Aliado do crime

Madeireiros procuraram Ricardo Salles para ‘resolver o problema’ e tirar PF do caminho da extração ilegal

Após apreensão maior apreensão de madeira extraída ilegalmente da Amazônia, fazendeiros queriam ajuda do ministro para interceder na condução de operação da Polícia Federal (PF) que os deixava “indignados”

Marcos Corrêa/PR
Ricardo Salles recebeu os madeireiros duas vezes em seu gabinete antes de visitar a fazenda investigada

São Paulo – Fazendeiros acusados de grilagem e envolvidos em extração ilegal de madeira acionaram o ministro do Meio Ambiente Ricardo Salles “para resolver o problema”. Foi o que revelou o empresário catarinense Rafael Dacroce à Agência Pública, segundo reportagem publicada nesta sexta-feira (30). O objetivo era obter ajuda do ministro para interceder na condução de operação da Polícia Federal (PF), o que os estava deixando “indignados”. A indignação era contra o ex-superintendente da PF no Amazonas, o delegado Alexandre Saraiva. Segundo Dacroce, os fazendeiros envolvidos na operação que levou à maior apreensão de madeira ilegal queriam alguém que permitisse “cada um na sua esfera, cada um na sua competência, ninguém fazendo pré-julgamentos, para ajudar”.

Vereador no município catarinense de Palmitos pelo PP, Dacroce é irmão da médica da prefeitura de Chapecó, Francine Cella Dacroce, proprietária da Fazenda Francine II, alvo da operação da PF.

Salles desconhecia os madeireiros

Segundo a reportagem, em 17 de março Salles recebeu em seu gabinete uma comitiva de empresários, entre eles Dacroce. O encontro foi intermediado pela deputada federal Caroline de Toni (PSL-SC) e o senador Jorginho Mello (PL-SC). Caroline é seguidora do guru do governo Bolsonaro, Olavo de Carvalho e, assim como Salles, militante de extrema direita, orgulhosa de ter estado “na vanguarda dos movimentos que levaram ao impeachment da presidenta Dilma Rousseff”.

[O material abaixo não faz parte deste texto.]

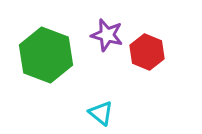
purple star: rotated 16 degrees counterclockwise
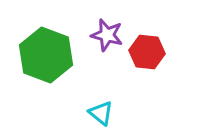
red hexagon: rotated 16 degrees counterclockwise
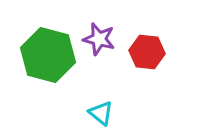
purple star: moved 8 px left, 4 px down
green hexagon: moved 2 px right; rotated 6 degrees counterclockwise
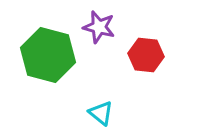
purple star: moved 12 px up
red hexagon: moved 1 px left, 3 px down
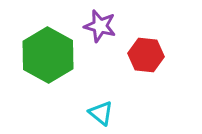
purple star: moved 1 px right, 1 px up
green hexagon: rotated 14 degrees clockwise
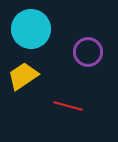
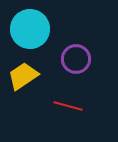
cyan circle: moved 1 px left
purple circle: moved 12 px left, 7 px down
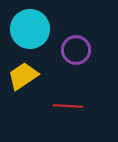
purple circle: moved 9 px up
red line: rotated 12 degrees counterclockwise
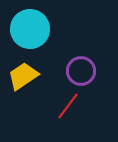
purple circle: moved 5 px right, 21 px down
red line: rotated 56 degrees counterclockwise
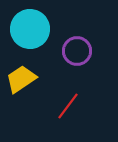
purple circle: moved 4 px left, 20 px up
yellow trapezoid: moved 2 px left, 3 px down
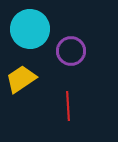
purple circle: moved 6 px left
red line: rotated 40 degrees counterclockwise
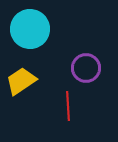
purple circle: moved 15 px right, 17 px down
yellow trapezoid: moved 2 px down
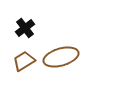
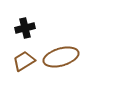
black cross: rotated 24 degrees clockwise
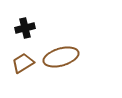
brown trapezoid: moved 1 px left, 2 px down
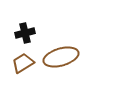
black cross: moved 5 px down
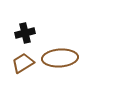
brown ellipse: moved 1 px left, 1 px down; rotated 12 degrees clockwise
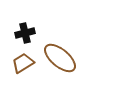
brown ellipse: rotated 44 degrees clockwise
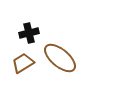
black cross: moved 4 px right
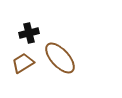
brown ellipse: rotated 8 degrees clockwise
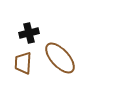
brown trapezoid: rotated 55 degrees counterclockwise
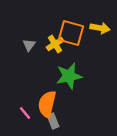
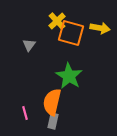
yellow cross: moved 2 px right, 23 px up; rotated 12 degrees counterclockwise
green star: rotated 28 degrees counterclockwise
orange semicircle: moved 5 px right, 2 px up
pink line: rotated 24 degrees clockwise
gray rectangle: rotated 35 degrees clockwise
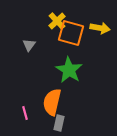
green star: moved 6 px up
gray rectangle: moved 6 px right, 2 px down
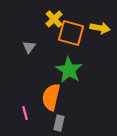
yellow cross: moved 3 px left, 2 px up
gray triangle: moved 2 px down
orange semicircle: moved 1 px left, 5 px up
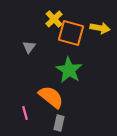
orange semicircle: rotated 116 degrees clockwise
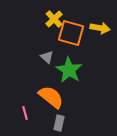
gray triangle: moved 18 px right, 10 px down; rotated 24 degrees counterclockwise
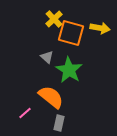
pink line: rotated 64 degrees clockwise
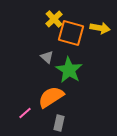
orange semicircle: rotated 72 degrees counterclockwise
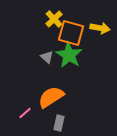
green star: moved 15 px up
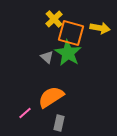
green star: moved 1 px left, 2 px up
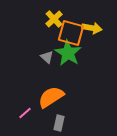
yellow arrow: moved 8 px left
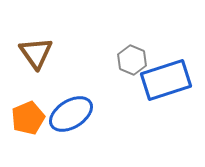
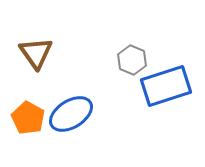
blue rectangle: moved 6 px down
orange pentagon: rotated 20 degrees counterclockwise
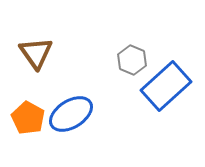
blue rectangle: rotated 24 degrees counterclockwise
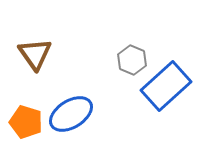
brown triangle: moved 1 px left, 1 px down
orange pentagon: moved 2 px left, 4 px down; rotated 12 degrees counterclockwise
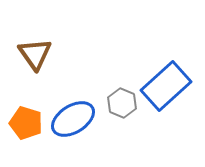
gray hexagon: moved 10 px left, 43 px down
blue ellipse: moved 2 px right, 5 px down
orange pentagon: moved 1 px down
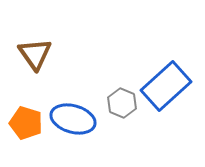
blue ellipse: rotated 48 degrees clockwise
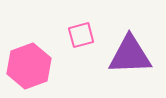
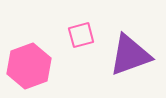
purple triangle: rotated 18 degrees counterclockwise
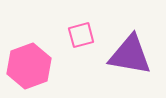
purple triangle: rotated 30 degrees clockwise
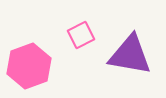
pink square: rotated 12 degrees counterclockwise
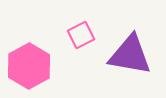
pink hexagon: rotated 9 degrees counterclockwise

No dia 25, Salles se reuniu novamente com “madeireiros”, conforme sua agenda oficial, e já organizou sua primeira visita à região. No dia 31, menos de duas semanas após o primeiro encontro com fazendeiros até então desconhecidos, o ministro voou para Cachoeira do Aruã, na fazenda Francine II, onde a PF havia feito as apreensões de madeira retirada de maneira ilegal da floresta. Foi naquela primeira visita que Salles disse ter analisado o rastreamento da madeira extraída e já saiu em defesa dos madeireiros. “Há gente séria fazendo o trabalho direito. Não é correto demonizar todo o setor madeireiro. É preciso identificar os criminosos e puni-los duramente, mas sem generalizar”, afirmou em suas redes sociais.

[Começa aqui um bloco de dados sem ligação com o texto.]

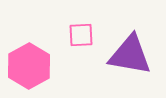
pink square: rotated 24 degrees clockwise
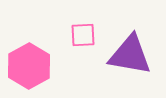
pink square: moved 2 px right
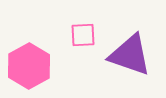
purple triangle: rotated 9 degrees clockwise
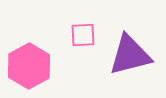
purple triangle: rotated 33 degrees counterclockwise
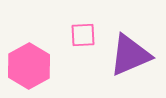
purple triangle: rotated 9 degrees counterclockwise
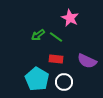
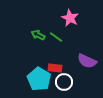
green arrow: rotated 64 degrees clockwise
red rectangle: moved 1 px left, 9 px down
cyan pentagon: moved 2 px right
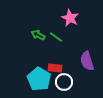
purple semicircle: rotated 48 degrees clockwise
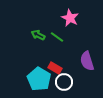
green line: moved 1 px right
red rectangle: rotated 24 degrees clockwise
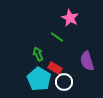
green arrow: moved 19 px down; rotated 40 degrees clockwise
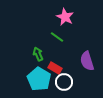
pink star: moved 5 px left, 1 px up
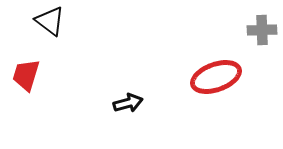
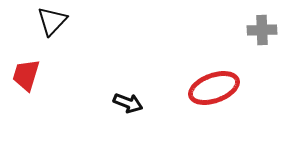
black triangle: moved 2 px right; rotated 36 degrees clockwise
red ellipse: moved 2 px left, 11 px down
black arrow: rotated 36 degrees clockwise
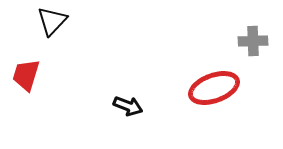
gray cross: moved 9 px left, 11 px down
black arrow: moved 3 px down
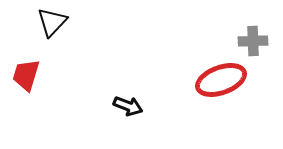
black triangle: moved 1 px down
red ellipse: moved 7 px right, 8 px up
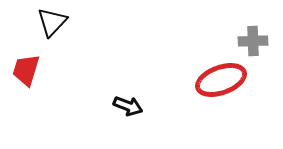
red trapezoid: moved 5 px up
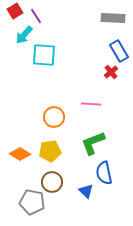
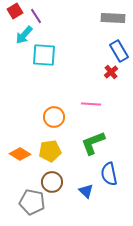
blue semicircle: moved 5 px right, 1 px down
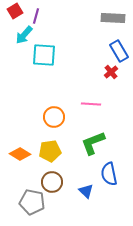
purple line: rotated 49 degrees clockwise
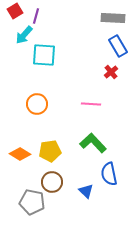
blue rectangle: moved 1 px left, 5 px up
orange circle: moved 17 px left, 13 px up
green L-shape: rotated 68 degrees clockwise
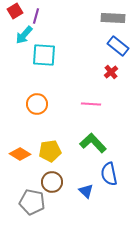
blue rectangle: rotated 20 degrees counterclockwise
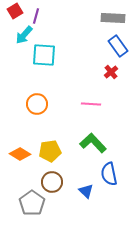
blue rectangle: rotated 15 degrees clockwise
gray pentagon: moved 1 px down; rotated 25 degrees clockwise
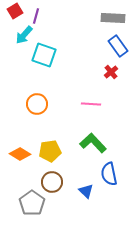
cyan square: rotated 15 degrees clockwise
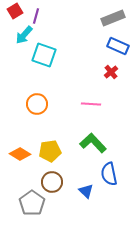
gray rectangle: rotated 25 degrees counterclockwise
blue rectangle: rotated 30 degrees counterclockwise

Em 7 de abril o ministro se encontrou pela quarta vez com os madeireiros investigados. Participou do encontro a deputada Carla Zambelli (PSL-SP), presidente da Comissão de Meio Ambiente da Câmara. Na ocasião, ela afirmou que a comissão tem uma parceria com o Ministério do Meio Ambiente.

Carla Zambelli disse que comissão que preside é parceira do Ministério de Salles (Twitter)

Suspeita de elo entre Salles e grileiros

A atuação do ministro do Meio Ambiente motivou a queixa-crime apresentada em 14 de abril ao Supremo Tribunal Federal pelo delegado Alexandre Saraiva. Para a relatora, ministra Cármen Lúcia, os fatos narrados são de “gravidade incontestável” e envolvem “tema de significação maior para a vida saudável do planeta, como é a questão ambiental”. A petição aguarda pronunciamento da Procuradoria-Geral da República.

Nesta quinta-feira (29), reportagem da revista IstoÉ informou a Polícia Federal e o Ministério Público Federal (MPF) estão investigando possíveis ligações entre Ricardo Salles a família de Walter Dacroce. Avô de Francine e Rafael Dacroce, é considerado grileiro profissional, que atuaria na identificação de terras devolutas, aldeias indígenas inclusive, viabilizando a grilagem junto a familiares e a exploração ilegal de madeira nessas áreas. 

Um pedido de CPI da devastação foi protocolado nesta quarta-feira por deputados federais do PT, PSB, PDT, PSOL, PCdoB, Rede e PV. O objetivo é investigar as denúncias de crimes atribuídos ao ministro, o desmonte da fiscalização e o desmatamento descontrolado.